#### [Document excerpt]
There were two Gandhis as far as the caste system is concerned, and the evolution of the former into an anti-caste crusader Mahatma has been depicted in films as well, according to Narendra Kaushik, whose latest book Mahatma Gandhi in Cinema analyses 100 years of Bollywood’s history and the Father of the Nation’s presence on the silver screen.
Beginning with Gandhi’s absolute dislike for cinema, the book discusses several aspects of his portrayal on celluloid that made him one of the most important subjects for Indian audiences. Gandhi’s ‘dissociation’ with movies can be understood from the fact that the only Hindi film he had watched in his lifetime was Ram Rajya in 1944.
On Gandhi’s change of views regarding caste issues, Kaushik, a former journalist and associate professor, Journalism and Mass Communication at JECRC University in Jaipur, tells The Federal, “Before 1920, Gandhi was opposed to inter-marriages. After his confrontation with BR Ambedkar in Yerwada jail, he was a changed man.”
Besides movies like Gandhi, Making of the Mahatma, and Gandhi, My Father, where the Father of the Nation’s character is the pivot, the book also analyses films like Lage Raho Munna Bhai, Veer Savarkar, Netaji Subhas Chandra Bose: The Forgotten Hero, and The Legend of Bhagat Singh, where his characters appear in cameos.
The book further scrutinises the depiction of Gandhi’s principles of truth, non-violence and the use of indigenous goods as in movies like Satyagraha, Maine Gandhi Ko Nahin Mara, Swades, Train to Pakistan, and Hey Ram. “It is interesting to see whether the films on non-violence reflect Gandhi’s evolution on non-violence,” the book reads.
Here are excerpts from The Federal’s interview with the author:
Gandhi is a vast subject. What inspired you to choose the topic of Gandhi in cinema?
I did not choose the subject. Rather, the subject chose me. I came across the subject sometime in 2010 when I was looking to pursue a PhD in mass communication. The subject had two of my all-time favourites. It had cinema that mesmerised me even when I was a six-year-old boy. It had Mahatma Gandhi who had cast a spell on me after I read The Story of My Experiments with Truth sometime in the late 1990s.
To what extent has Indian cinema been successful in portraying the real Gandhi?

#### [Required action A]
Transcribe the stretch of the article on Gandhi in cinema from "I did not choose" through "the late 1990s.".
#### [Required action B]
In the listing, repeat word for word the stretch from the line containing "Deliverable | Status" through the line containing "and Post-MVP| Incomplete".
The article on Gandhi in cinema and the listing after it are separate material.

#### [Source records]
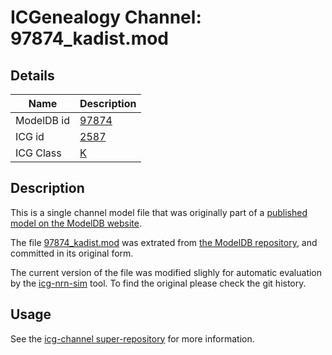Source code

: # ICGenealogy Channel: 97874\_kadist.mod

## Details

Name | Description
---- | -----------
ModelDB id | [97874](http://senselab.med.yale.edu/ModelDB/ShowModel.cshtml?model=97874)
ICG id | [2587](http://icg.neurotheory.ox.ac.uk/channels/1/2587)
ICG Class | [K](http://icg.neurotheory.ox.ac.uk/channels/1)

## Description

This is a single channel model file that was originally part of a [published model on the ModelDB website](http://senselab.med.yale.edu/ModelDB/ShowModel.cshtml?model=97874).


The file [97874\_kadist.mod](97874_kadist.mod) was extrated from [the ModelDB repository](http://senselab.med.yale.edu/ModelDB/ShowModel.cshtml?model=97874), and committed in its original form.

The current version of the file was modified slighly for automatic evaluation by the [icg-nrn-sim](https://github.com/icgenealogy/icg-nrn-sim) tool. To find the original please check the git history.


## Usage

See the [icg-channel super-repository](https://github.com/icgenealogy/icg-channels) for more information.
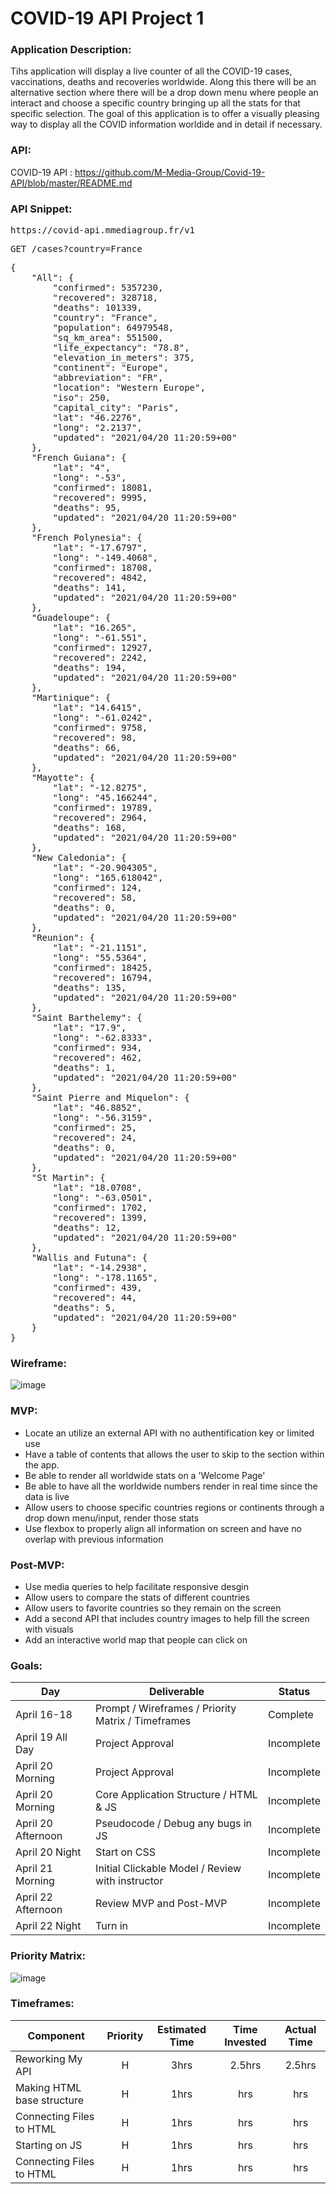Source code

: # COVID-19 API Project 1

### **Application Description:**

Tihs application will display a live counter of all the COVID-19 cases, vaccinations, deaths and recoveries worldwide. Along this there will be an alternative section where there will be a drop down menu where people an interact and choose a specific country bringing up all the stats for that specific selection. The goal of this application is to offer a visually pleasing way to display all the COVID information worldide and in detail if necessary.

### **API:**

COVID-19 API : https://github.com/M-Media-Group/Covid-19-API/blob/master/README.md

### **API Snippet:**

<pre>https://covid-api.mmediagroup.fr/v1</pre>

<pre>GET /cases?country</span>=<span class="hljs-string">France</pre>

<pre>{
    "All": {
        "confirmed": 5357230,
        "recovered": 328718,
        "deaths": 101339,
        "country": "France",
        "population": 64979548,
        "sq_km_area": 551500,
        "life_expectancy": "78.8",
        "elevation_in_meters": 375,
        "continent": "Europe",
        "abbreviation": "FR",
        "location": "Western Europe",
        "iso": 250,
        "capital_city": "Paris",
        "lat": "46.2276",
        "long": "2.2137",
        "updated": "2021/04/20 11:20:59+00"
    },
    "French Guiana": {
        "lat": "4",
        "long": "-53",
        "confirmed": 18081,
        "recovered": 9995,
        "deaths": 95,
        "updated": "2021/04/20 11:20:59+00"
    },
    "French Polynesia": {
        "lat": "-17.6797",
        "long": "-149.4068",
        "confirmed": 18708,
        "recovered": 4842,
        "deaths": 141,
        "updated": "2021/04/20 11:20:59+00"
    },
    "Guadeloupe": {
        "lat": "16.265",
        "long": "-61.551",
        "confirmed": 12927,
        "recovered": 2242,
        "deaths": 194,
        "updated": "2021/04/20 11:20:59+00"
    },
    "Martinique": {
        "lat": "14.6415",
        "long": "-61.0242",
        "confirmed": 9758,
        "recovered": 98,
        "deaths": 66,
        "updated": "2021/04/20 11:20:59+00"
    },
    "Mayotte": {
        "lat": "-12.8275",
        "long": "45.166244",
        "confirmed": 19789,
        "recovered": 2964,
        "deaths": 168,
        "updated": "2021/04/20 11:20:59+00"
    },
    "New Caledonia": {
        "lat": "-20.904305",
        "long": "165.618042",
        "confirmed": 124,
        "recovered": 58,
        "deaths": 0,
        "updated": "2021/04/20 11:20:59+00"
    },
    "Reunion": {
        "lat": "-21.1151",
        "long": "55.5364",
        "confirmed": 18425,
        "recovered": 16794,
        "deaths": 135,
        "updated": "2021/04/20 11:20:59+00"
    },
    "Saint Barthelemy": {
        "lat": "17.9",
        "long": "-62.8333",
        "confirmed": 934,
        "recovered": 462,
        "deaths": 1,
        "updated": "2021/04/20 11:20:59+00"
    },
    "Saint Pierre and Miquelon": {
        "lat": "46.8852",
        "long": "-56.3159",
        "confirmed": 25,
        "recovered": 24,
        "deaths": 0,
        "updated": "2021/04/20 11:20:59+00"
    },
    "St Martin": {
        "lat": "18.0708",
        "long": "-63.0501",
        "confirmed": 1702,
        "recovered": 1399,
        "deaths": 12,
        "updated": "2021/04/20 11:20:59+00"
    },
    "Wallis and Futuna": {
        "lat": "-14.2938",
        "long": "-178.1165",
        "confirmed": 439,
        "recovered": 44,
        "deaths": 5,
        "updated": "2021/04/20 11:20:59+00"
    }
}</pre>

### **Wireframe:**

![image](https://user-images.githubusercontent.com/82814499/115401072-fc5d6b80-a1b7-11eb-83e3-b4a17501bb06.png)

### **MVP:**

- Locate an utilize an external API with no authentification key or limited use
- Have a table of contents that allows the user to skip to the section within the app.
- Be able to render all worldwide stats on a 'Welcome Page'
- Be able to have all the worldwide numbers render in real time since the data is live
- Allow users to choose specific countries regions or continents through a drop down menu/input, render those stats
- Use flexbox to properly align all information on screen and have no overlap with previous information

### **Post-MVP:**

- Use media queries to help facilitate responsive desgin
- Allow users to compare the stats of different countries
- Allow users to favorite countries so they remain on the screen
- Add a second API that includes country images to help fill the screen with visuals
- Add an interactive world map that people can click on

### **Goals:**

|  Day | Deliverable | Status
|---|---| ---|
|April 16-18| Prompt / Wireframes / Priority Matrix / Timeframes | Complete
|April 19 All Day| Project Approval | Incomplete
|April 20 Morning| Project Approval | Incomplete
|April 20 Morning| Core Application Structure / HTML & JS| Incomplete
|April 20 Afternoon| Pseudocode / Debug any bugs in JS | Incomplete
|April 20 Night| Start on CSS | Incomplete
|April 21 Morning| Initial Clickable Model / Review with instructor  | Incomplete
|April 22 Afternoon| Review MVP and Post-MVP| Incomplete
|April 22 Night| Turn in | Incomplete

### **Priority Matrix:**

![image](https://user-images.githubusercontent.com/82814499/115259627-0d4aa600-a100-11eb-956d-08c0cda78fc9.png)

### **Timeframes:**

| Component | Priority | Estimated Time | Time Invested | Actual Time |
| --- | :---: |  :---: | :---: | :---: |
| Reworking My API | H | 3hrs| 2.5hrs | 2.5hrs |
| Making HTML base structure | H | 1hrs| hrs | hrs |
| Connecting Files to HTML| H | 1hrs| hrs | hrs |
| Starting on JS | H | 1hrs| hrs | hrs |
| Connecting Files to HTML| H | 1hrs| hrs | hrs |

#### [Task result A]
I did not choose the subject. Rather, the subject chose me. I came across the subject sometime in 2010 when I was looking to pursue a PhD in mass communication. The subject had two of my all-time favourites. It had cinema that mesmerised me even when I was a six-year-old boy. It had Mahatma Gandhi who had cast a spell on me after I read The Story of My Experiments with Truth sometime in the late 1990s.

#### [Task result B]
|  Day | Deliverable | Status
|---|---| ---|
|April 16-18| Prompt / Wireframes / Priority Matrix / Timeframes | Complete
|April 19 All Day| Project Approval | Incomplete
|April 20 Morning| Project Approval | Incomplete
|April 20 Morning| Core Application Structure / HTML & JS| Incomplete
|April 20 Afternoon| Pseudocode / Debug any bugs in JS | Incomplete
|April 20 Night| Start on CSS | Incomplete
|April 21 Morning| Initial Clickable Model / Review with instructor  | Incomplete
|April 22 Afternoon| Review MVP and Post-MVP| Incomplete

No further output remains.